### Statistical Investigations

All the New Zealand CensusAtSchool activities have been developed using the investigative cycle: Problem, Plan, Data, Analysis, Conclusions. Statisticians use this cycle and we think that it is important that students should begin to as well.

Using real data means that real investigations can be carried out. Because the data is real, there is probably more than one story that can be told by the data. Exploring stories in real data helps to make the process more meaningful and relevant for children.

### Problem

- Formulating and defining a statistical question is important as it tells students what to investigate and how to investigate it.
- Most investigations begin with a wondering ‘I wonder if boys are more technologically literate than girls?’ From this general question a statistical question needs to be developed so that a meaningful investigation can be carried out. All the terms in the questions need to be defined and understood by the students.
- Activities have been written to allow for both collecting data from the class and obtaining it from CensusAtSchool. While the suggestion is that students survey students in their class, you could also use a sample of data from CensusAtSchool.
- Lead the students through a series of questions to help them think about the problem and to develop a statistical question of their own.
- The variables and terms in the question need to be understood and defined by the students so they interpret the question correctly.

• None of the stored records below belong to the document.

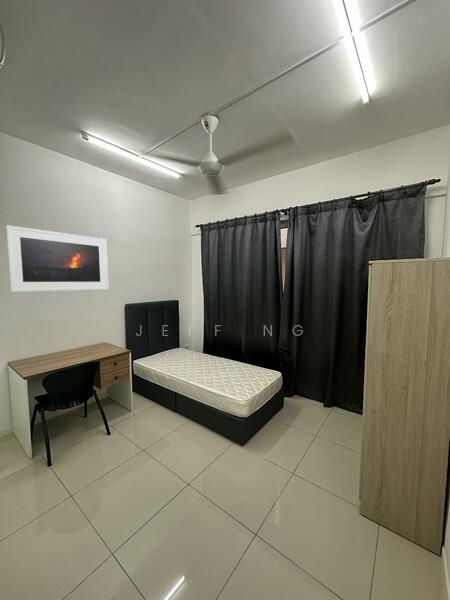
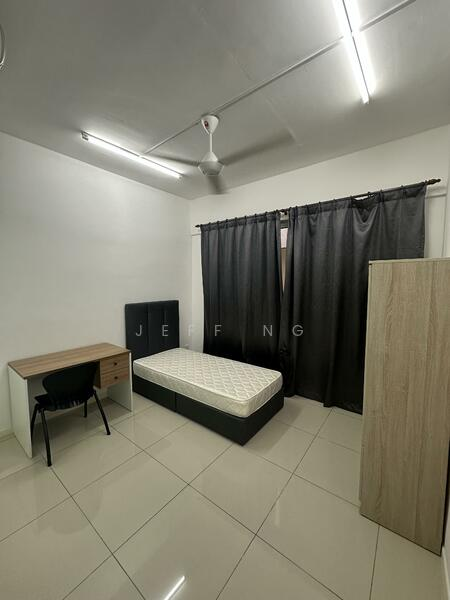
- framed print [5,224,109,293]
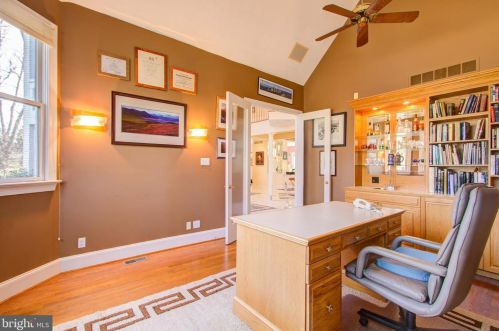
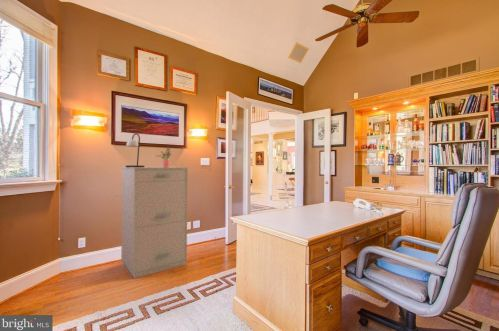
+ potted plant [154,145,172,167]
+ filing cabinet [120,166,189,280]
+ table lamp [125,132,145,167]
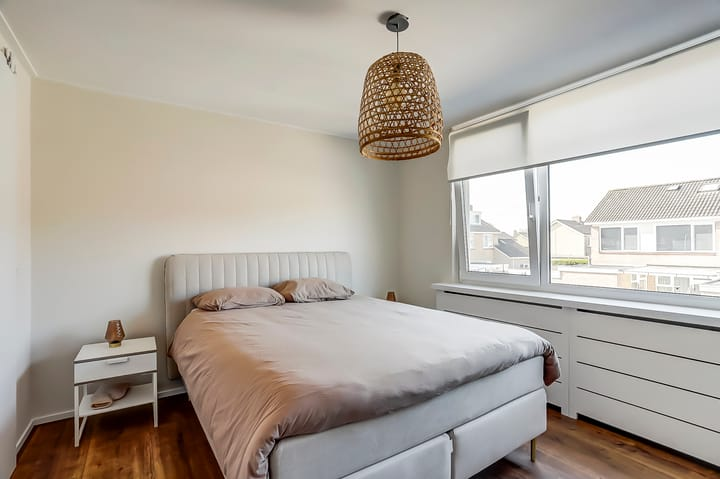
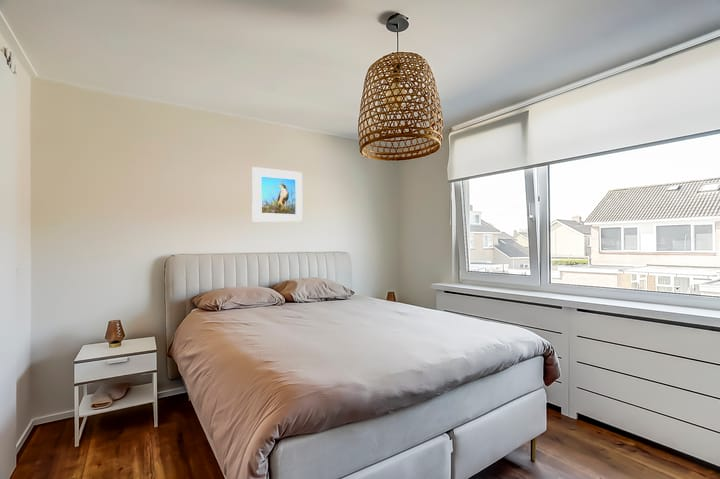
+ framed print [251,166,304,223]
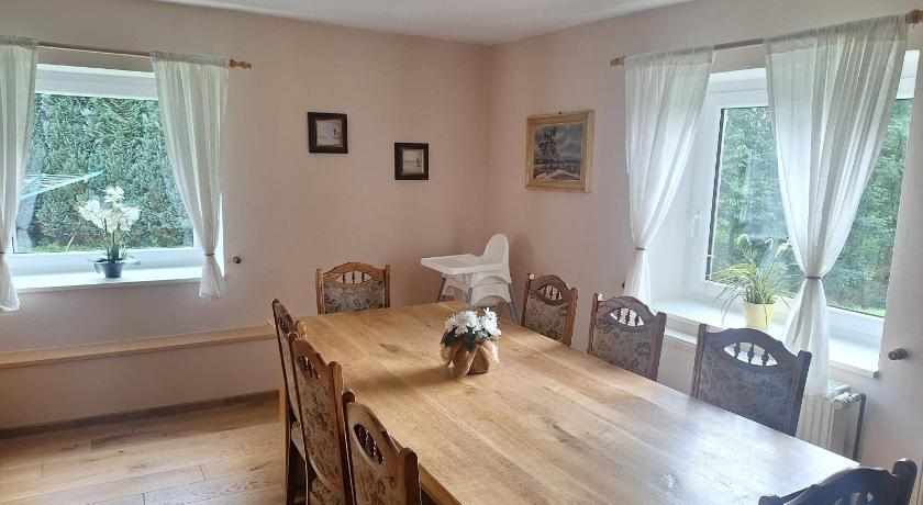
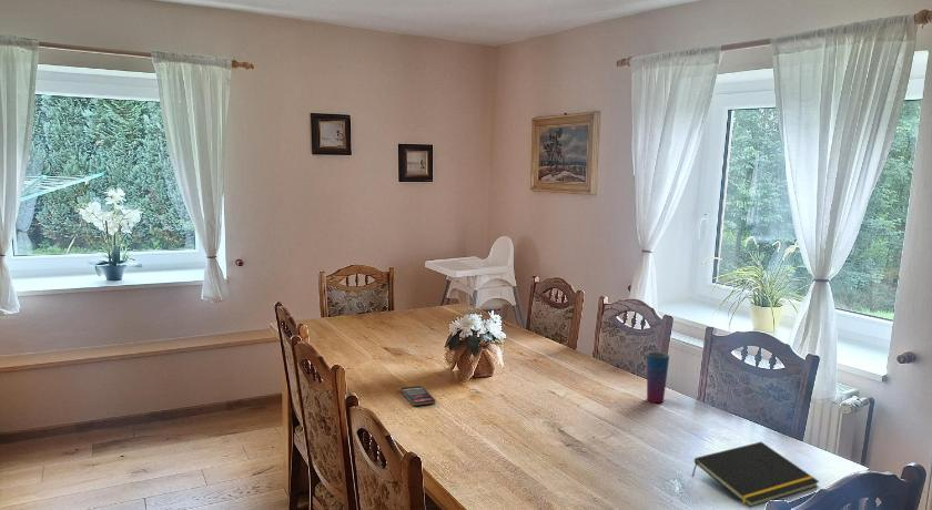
+ notepad [690,441,820,509]
+ smartphone [399,385,436,407]
+ cup [646,350,670,404]
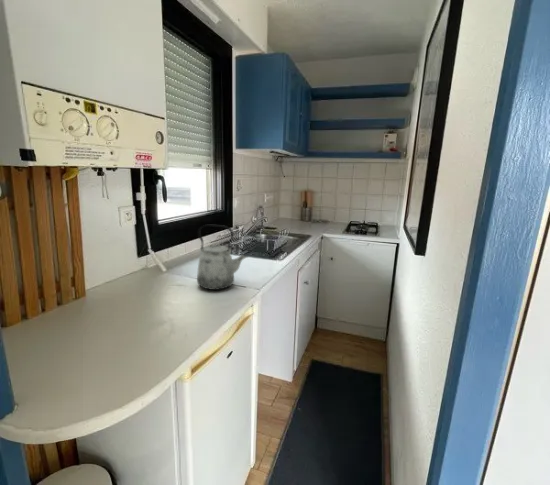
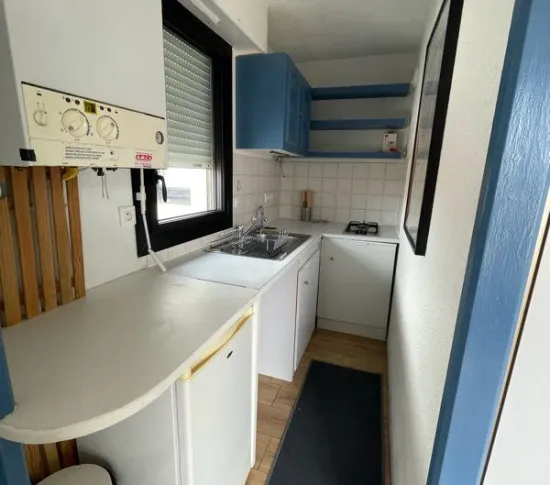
- kettle [196,224,248,291]
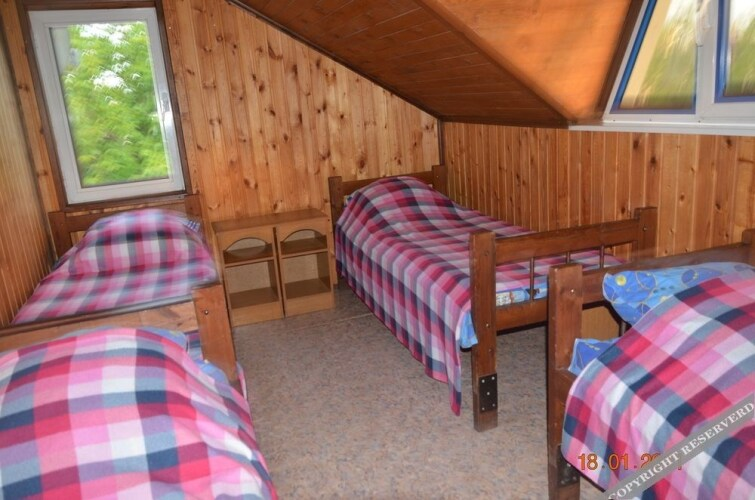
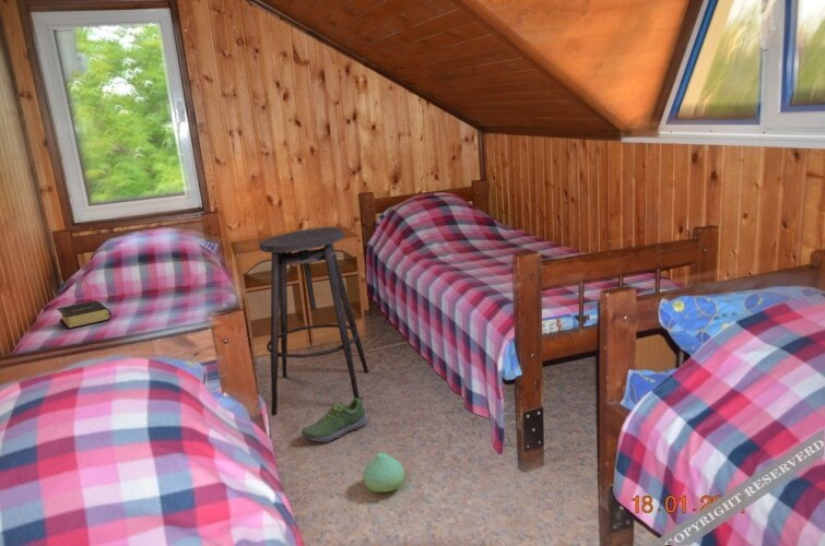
+ plush toy [362,452,405,494]
+ stool [258,226,369,417]
+ book [56,299,113,330]
+ shoe [300,395,369,443]
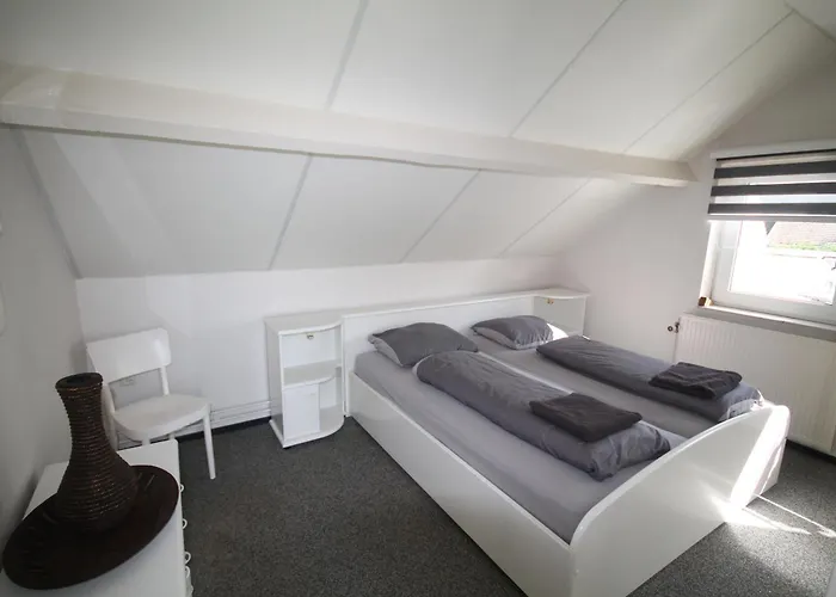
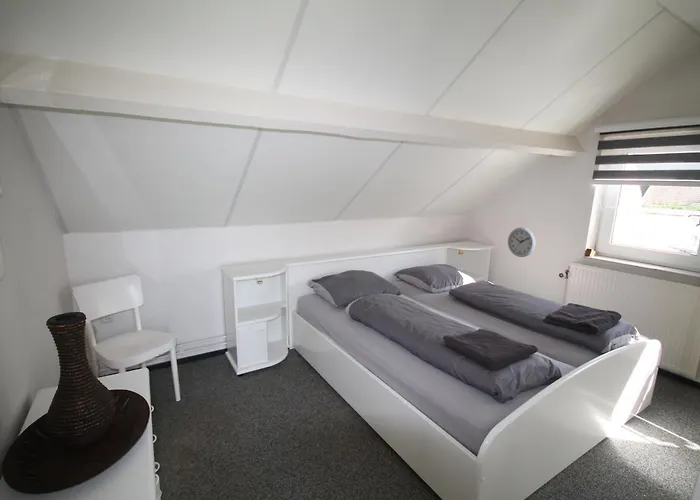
+ wall clock [507,227,536,258]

**The problem section is about what data to collect and who to collect it from and why it’s important.**

### Plan

- Students learn more effectively if they are encouraged to make predictions and then to test them and reflect on the difference between their prediction and the result.
- Level 3-4: Suggest the sample size and discuss sampling methods students could use. Students need to be able to justify the sampling and data collection methods.
- Level 5/6/7: Students should select their own sample size and method and provide justification.
- The first question to ask is: How would you answer the question now, before you gather the data? Remember to justify your answer.
- Further questions:
- how will we gather this data?
- what data will we gather?
- what measurement system will we use?
- how are we going to record this information?

- At every opportunity ask students to predict. This encourages them to think about the data and reveals their misconceptions. Later dissonance is created between their prediction and the results and so they may drop their misconceptions
- Students may need to manipulate the data for example, to allow for the thickness of clothing.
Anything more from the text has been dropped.